In Germany, one Sunday last May when 75 percent of the energy coming through the power grid was solar and wind, we had negative prices all day. [The power plant pays the grid operator to accept power, so that it is not forced to shut down the power plant.] You have to put in storage in order to manage peak and base loads, else you get wild fluctuations in your price, and a potential disruption of the system.

A big problem now is that there is so much solar and wind already that the power companies cannot finance back-up coal fired plants, which you keep off grid unless you need them for a peak load. You don't need them that often because there is so much solar and wind, and it takes much more time to amortize them.

Spectrum: In Germany you advocated a digital Eurasia Silk Road, an Internet of Things implemented on the largest land mass on Earth. Why?

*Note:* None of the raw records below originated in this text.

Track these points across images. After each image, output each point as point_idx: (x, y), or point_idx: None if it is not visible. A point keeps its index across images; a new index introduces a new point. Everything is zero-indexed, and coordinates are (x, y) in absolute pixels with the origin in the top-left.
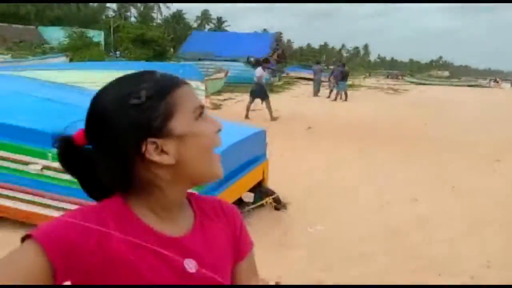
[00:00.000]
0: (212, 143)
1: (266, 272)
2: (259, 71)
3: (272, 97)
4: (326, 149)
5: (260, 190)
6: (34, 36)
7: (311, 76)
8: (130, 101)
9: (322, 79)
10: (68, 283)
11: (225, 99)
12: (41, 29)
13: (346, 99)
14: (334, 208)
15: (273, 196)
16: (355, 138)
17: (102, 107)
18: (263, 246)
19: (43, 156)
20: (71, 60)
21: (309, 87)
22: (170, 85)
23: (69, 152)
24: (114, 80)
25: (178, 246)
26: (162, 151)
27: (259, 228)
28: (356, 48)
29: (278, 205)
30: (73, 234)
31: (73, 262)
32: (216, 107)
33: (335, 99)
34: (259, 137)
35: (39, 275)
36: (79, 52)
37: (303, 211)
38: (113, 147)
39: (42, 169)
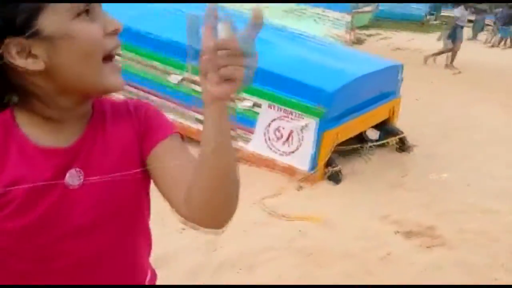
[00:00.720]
0: (96, 48)
1: (378, 208)
2: (459, 11)
3: (424, 37)
4: (470, 99)
5: (386, 128)
6: None
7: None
8: None
9: (487, 22)
10: None
11: (370, 35)
12: None
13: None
14: (464, 159)
15: (399, 136)
16: (508, 91)
17: None
18: (379, 184)
19: (183, 68)
20: None
21: (468, 29)
22: None
23: None
24: None
25: (61, 157)
26: (30, 55)
27: (379, 167)
28: None
29: (403, 146)
30: None
31: None
32: (359, 41)
33: (498, 45)
34: (392, 72)
35: None
36: None
37: (428, 157)
38: None
39: (181, 80)
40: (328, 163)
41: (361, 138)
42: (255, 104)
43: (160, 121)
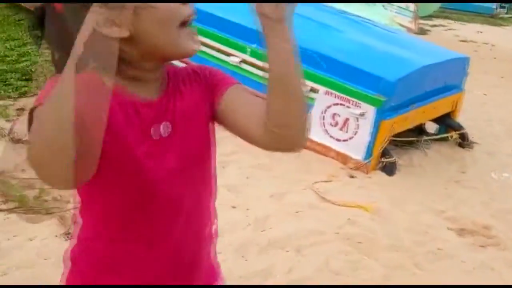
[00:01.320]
0: (174, 15)
1: (432, 203)
2: None
3: (494, 30)
4: None
5: (446, 122)
6: None
7: None
8: None
9: None
10: None
11: (434, 25)
12: None
13: None
14: None
15: (459, 132)
16: None
17: None
18: (435, 179)
19: (243, 50)
20: None
21: None
22: None
23: (48, 16)
24: None
25: (153, 109)
26: (114, 23)
27: (436, 162)
28: None
29: (464, 142)
30: None
31: None
32: (423, 32)
33: None
34: (459, 65)
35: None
36: None
37: (490, 154)
38: (73, 12)
39: (240, 62)
40: (383, 154)
41: (420, 130)
42: (312, 89)
43: (223, 75)
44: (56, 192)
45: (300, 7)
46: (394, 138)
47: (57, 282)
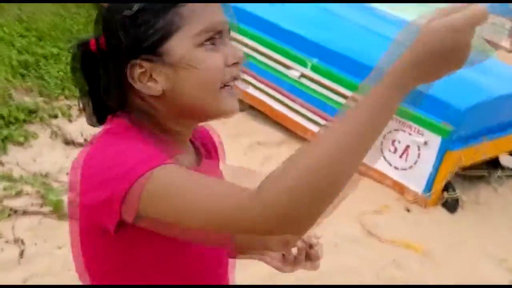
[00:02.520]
0: (216, 78)
1: (495, 249)
2: None
3: None
4: None
5: None
6: None
7: None
8: (124, 12)
9: None
10: None
11: None
12: None
13: None
14: None
15: None
16: None
17: (106, 14)
18: (501, 221)
19: (303, 64)
20: None
21: None
22: None
23: (85, 55)
24: None
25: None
26: (151, 78)
27: (506, 201)
28: None
29: None
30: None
31: None
32: None
33: None
34: None
35: None
36: None
37: None
38: (109, 59)
39: (300, 76)
40: (446, 188)
41: (494, 163)
42: None
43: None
44: None
45: (372, 23)
46: (461, 171)
47: None
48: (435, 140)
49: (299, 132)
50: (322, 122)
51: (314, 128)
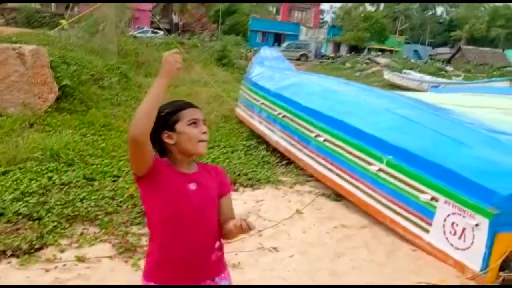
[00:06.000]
0: (195, 138)
1: None
2: None
3: None
4: None
5: None
6: (499, 59)
7: None
8: (161, 113)
9: None
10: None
11: None
12: (508, 52)
13: None
14: None
15: None
16: None
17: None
18: None
19: (380, 160)
20: None
21: None
22: (180, 108)
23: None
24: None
25: (188, 176)
26: (170, 137)
27: None
28: None
29: None
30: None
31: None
32: None
33: None
34: None
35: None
36: None
37: None
38: (155, 133)
39: (378, 170)
40: (503, 267)
41: None
42: (433, 198)
43: (227, 179)
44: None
45: (442, 126)
46: None
47: None
48: (484, 223)
49: (379, 218)
50: (398, 210)
51: (392, 215)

Rifkin: This is where we really are going to move. We are going to see much more of a collaboration between China and Germany. A lot of Chinese engineers have very close relationships with German engineers. They are trained in Germany and there is a lot of respect between them. I think you are going to see more of a collaboration between these two powerful economies. To have an Internet of Things platform all across Eurasia, one land mass from Shanghai to the Irish Sea will take fifty years. Such a long-term collaboration could take us out of a geopolitical frame of reference, which is not good for the world, to a collaborative biosphere frame of reference where everyone has to collaborate and share. The Silk Road will require an actual sharing of the infrastructure. That could change a lot of how we organize life on the planet. It is a very long-term approach, but it is interesting to at least envision it.